Upload large files to S3 with resume support

style-sheets picture style-sheets · Apr 12, 2012 · Viewed 17.2k times · Source

(I'm new to Amazon AWS/S3, so please bear with me)

My ultimate goal is to allow my users to upload files to S3 using their web browser, my requirements are:

  1. I must handle large files (2GB+)
  2. I must support pause/resume with progress indicator
  3. (Optional but desirable!) Ability to resume upload if connection temporarily drops out

My two-part question is:

  • I've read about the S3 multipart upload but it's not clear how can I implement the pause/resume for webbrowser-based uploads.

Is it even possible to do this for large files? If so how?

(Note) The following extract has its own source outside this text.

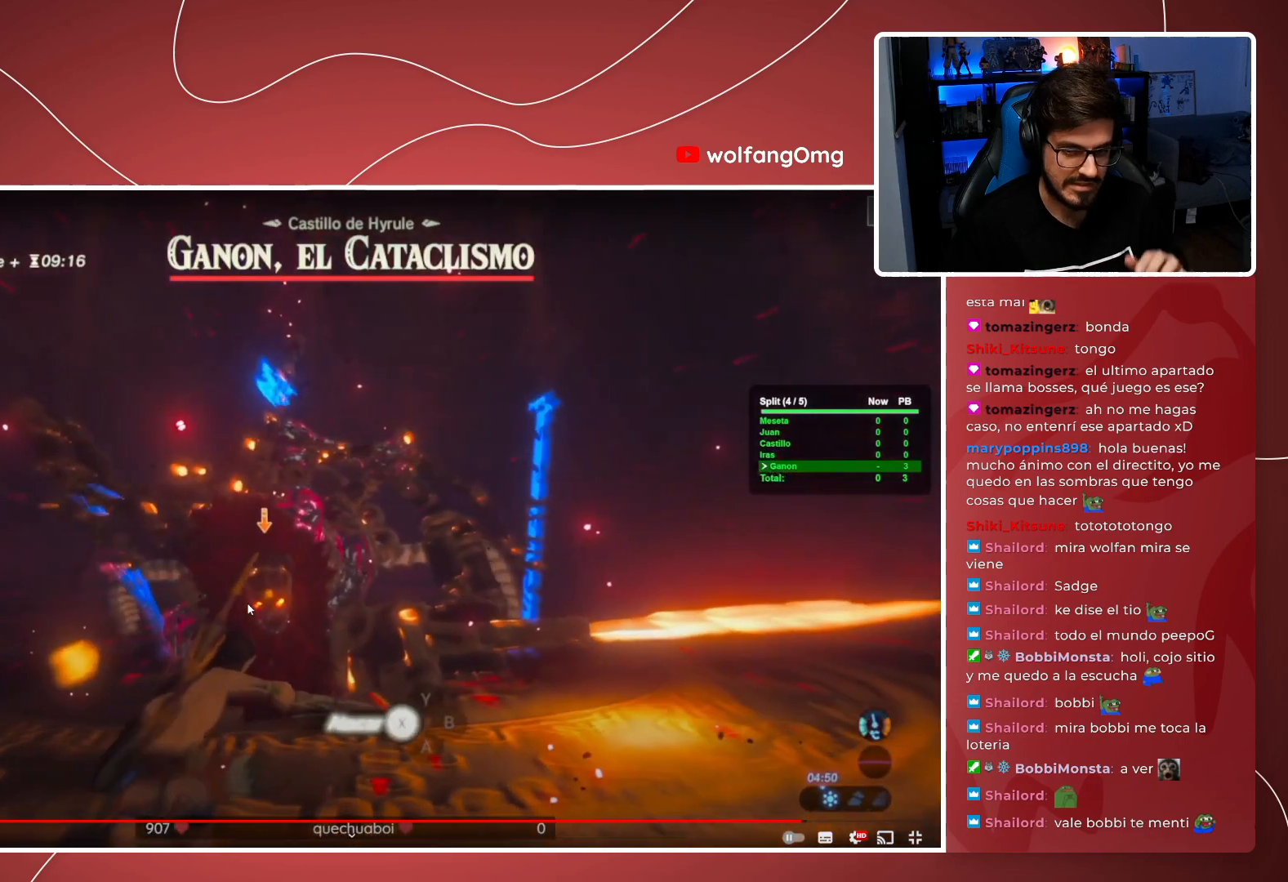
{"buttons": ["L2"], "left_stick": "center", "right_stick": "center", "events": [[33, "X", "down"], [117, "X", "up"], [133, "right_stick", "center"], [217, "X", "down"], [283, "X", "up"], [383, "X", "down"], [467, "X", "up"]]}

  • Should I upload files to EC2 then move them to S3 once I'm done? Can I (securely) upload files directly to S3 instead of using a temp. webserver?

If it's possible to upload directly to S3, how can I handle pause/resume?

PS. I'm using PHP 5.2+

Answer

Steffen Opel picture Steffen Opel · Apr 12, 2012

Update 20150527

The meanwhile available AWS SDK for JavaScript (in the Browser) supports Amazon S3, including a class ManagedUpload to support the multipart upload aspects of the use case at hand (see preceding update for more on this). It might now be the best solution for your scenario accordingly, see e.g. Uploading a local file using the File API for a concise example that uses the HTML5 File API in turn - the introductory blog post Announcing the Amazon S3 Managed Uploader in the AWS SDK for JavaScript provides more details about this SDK feature.

Update 20120412

My initial answer apparently missed the main point, so to clarify:

If you want to do browser based upload via simple HTML forms, you are constrained to using the POST Object operation, which adds an object to a specified bucket using HTML forms:

POST is an alternate form of PUT that enables browser-based uploads as a way of putting objects in buckets. Parameters that are passed to PUT via HTTP Headers are instead passed as form fields to POST in the multipart/form-data encoded message body. [...]

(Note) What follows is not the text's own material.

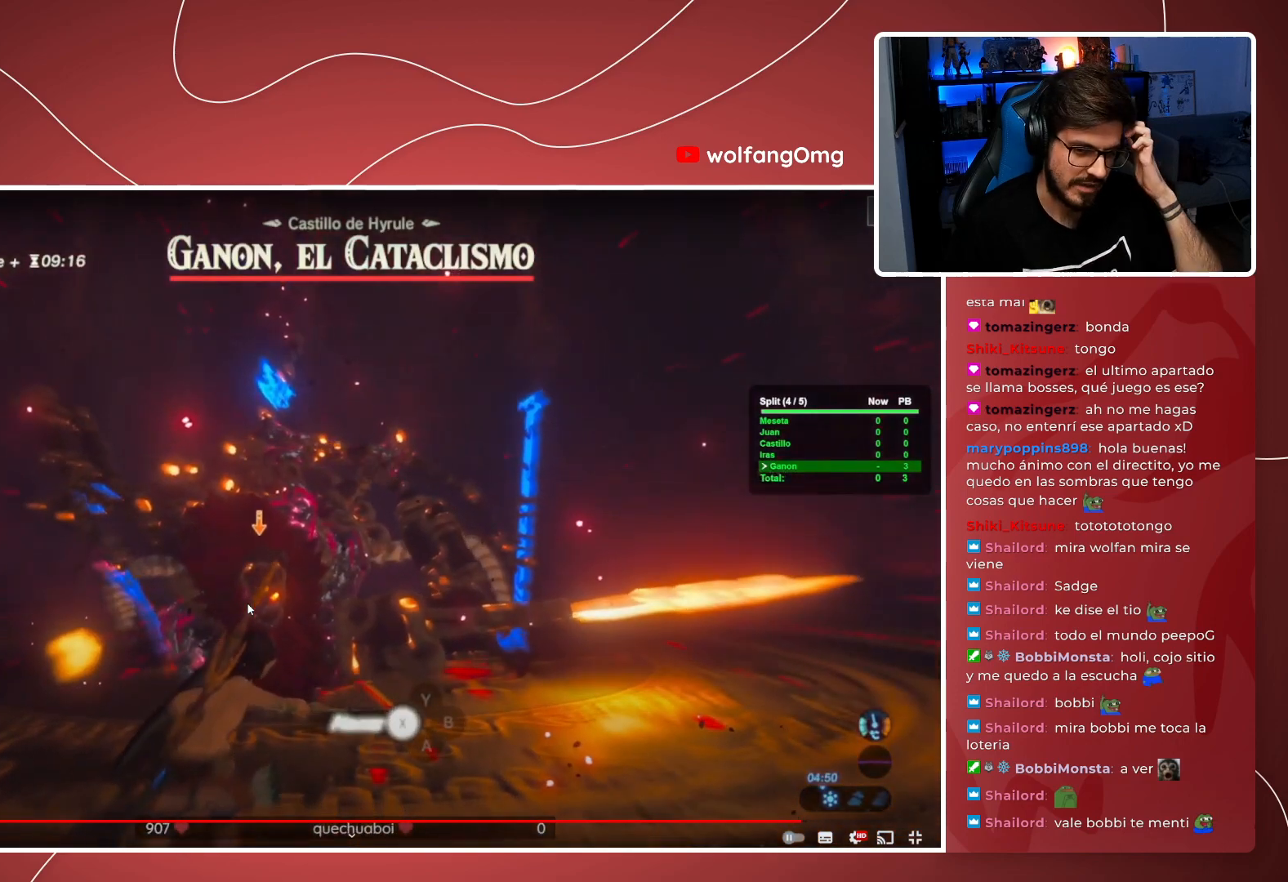
{"buttons": ["L2"], "left_stick": "center", "right_stick": "center", "events": [[50, "X", "down"], [150, "X", "up"], [233, "X", "down"], [317, "X", "up"], [400, "X", "down"], [500, "X", "up"]]}
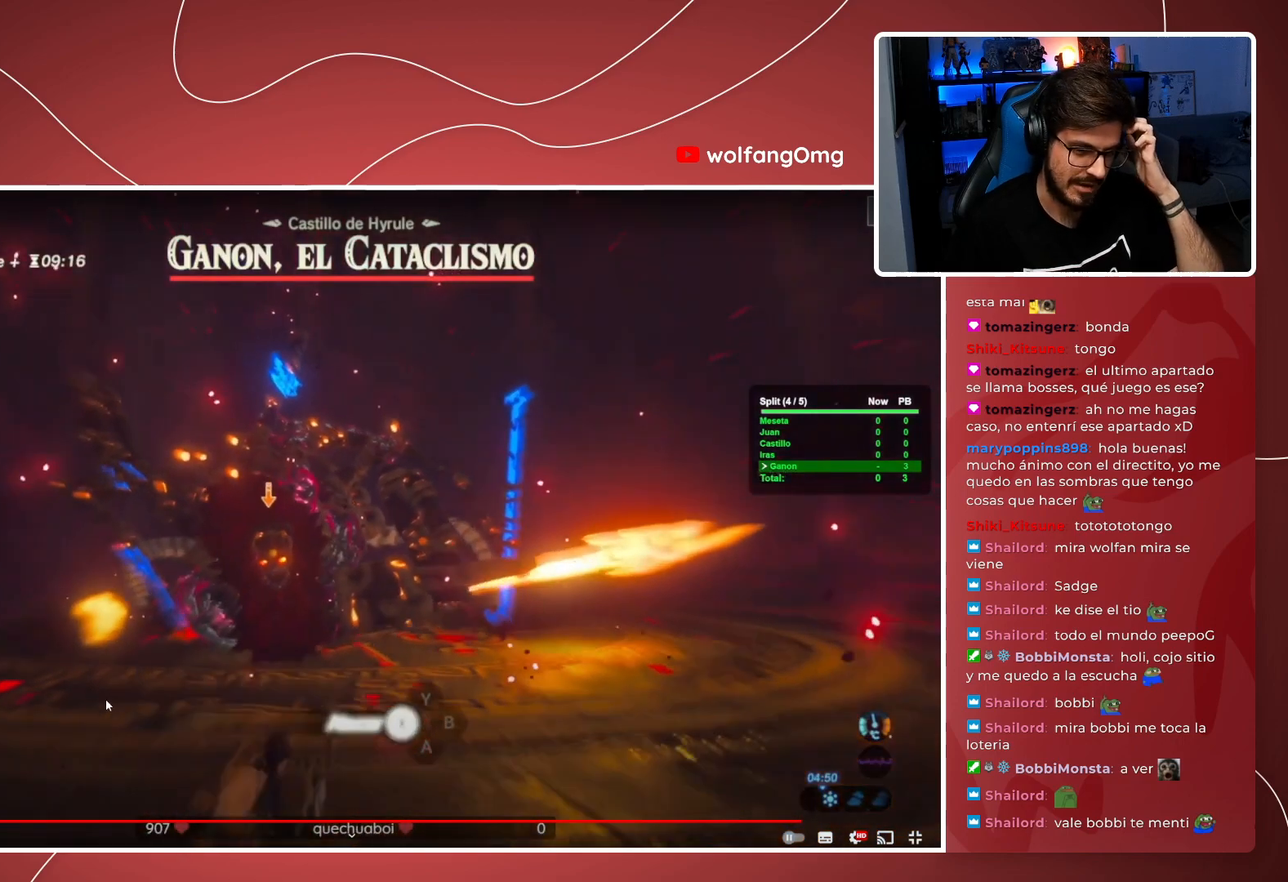
{"buttons": ["L2"], "left_stick": "center", "right_stick": "center", "events": [[67, "X", "down"], [150, "X", "up"], [250, "X", "down"], [333, "X", "up"], [433, "X", "down"], [500, "X", "up"]]}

The upload is handled in a single operation here, thus doesn't support pause/resume and limits you to the original maximum object size of 5 gigabytes (GB) or less.

You can only overcome both limitations by Using the REST API for Multipart Upload instead, which is in turn used by SDKs like the AWS SDK for PHP to implement this functionality.

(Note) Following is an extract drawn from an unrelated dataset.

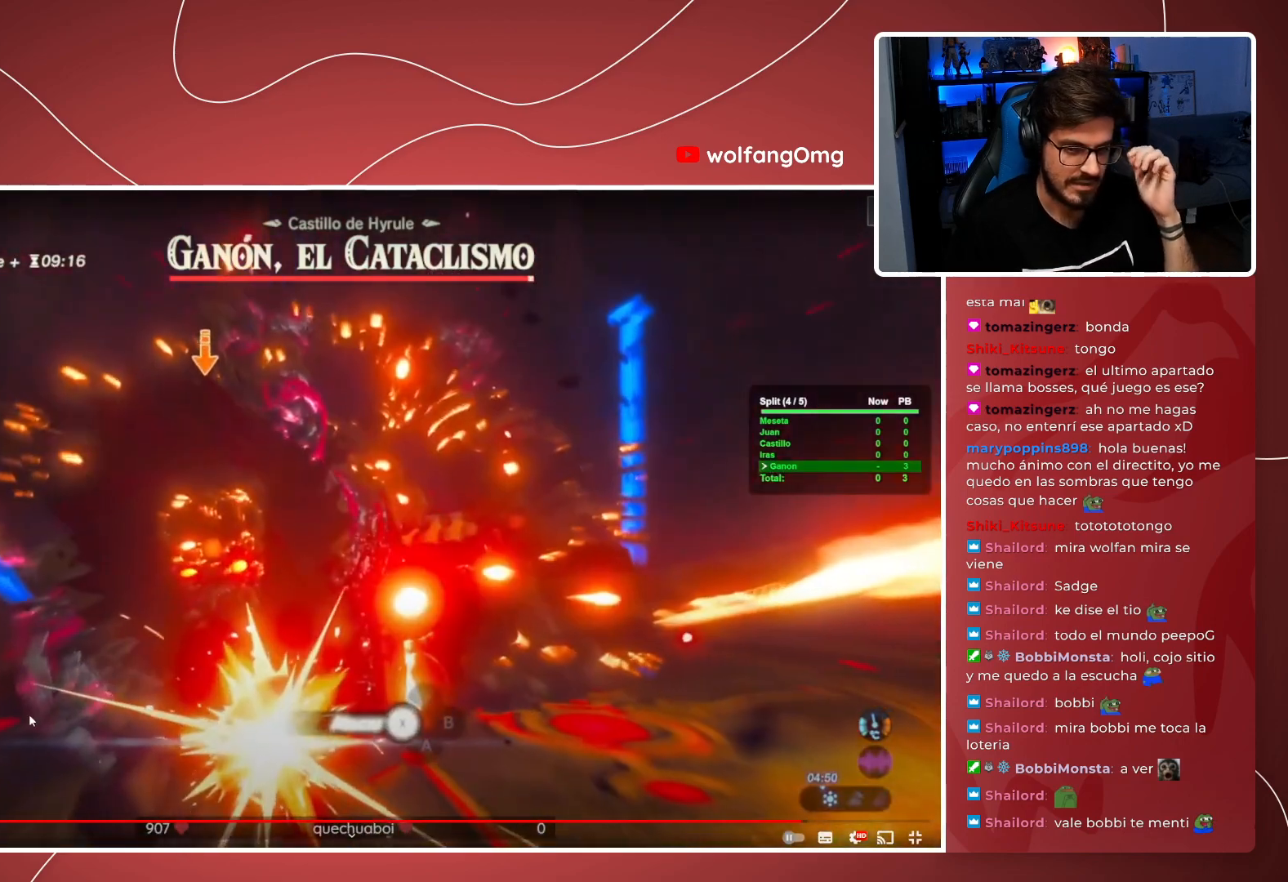
{"buttons": ["X", "L2"], "left_stick": "center", "right_stick": "center", "events": [[100, "X", "down"], [183, "X", "up"], [283, "X", "down"], [350, "X", "up"], [450, "X", "down"]]}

This obviously requires a server (e.g. on EC2) to handle the operation initiated via the browser (which allows you to facilitate S3 Bucket Policies and/or IAM Policies for access control easily as well).

The one alternative might be using a JavaScript library and performing this client side, see e.g. jQuery Upload Progress and AJAX file upload for an initial pointer. Unfortunately there is no canonical JavaScript SDK for AWS available (aws-lib surprisingly doesn't even support S3 yet) - apparently some forks of knox have added multipart upload, see e.g. slakis's fork, I haven't used either of these for the use case at hand though.


Initial Answer

If it's possible to upload [large files] directly to S3, how can I handle pause/resume?

The AWS SDK for PHP supports uploading large files to Amazon S3 by means of the Low-Level PHP API for Multipart Upload:

The AWS SDK for PHP exposes a low-level API that closely resembles the Amazon S3 REST API for multipart upload (see Using the REST API for Multipart Upload ). Use the low-level API when you need to pause and resume multipart uploads, vary part sizes during the upload, or do not know the size of the data in advance. Use the high-level API (see Using the High-Level PHP API for Multipart Upload) whenever you don't have these requirements. [emphasis mine]

Amazon S3 can handle objects from 1 byte all the way to 5 terabytes (TB), see the respective introductory post Amazon S3 - Object Size Limit Now 5 TB:

[...] Now customers can store extremely large files as single objects, which greatly simplifies their storage experience. Amazon S3 does the bookkeeping behind the scenes for our customers, so you can now GET that large object just like you would any other Amazon S3 object.

In order to store larger objects you would use the new Multipart Upload API that I blogged about last month to upload the object in parts. [...]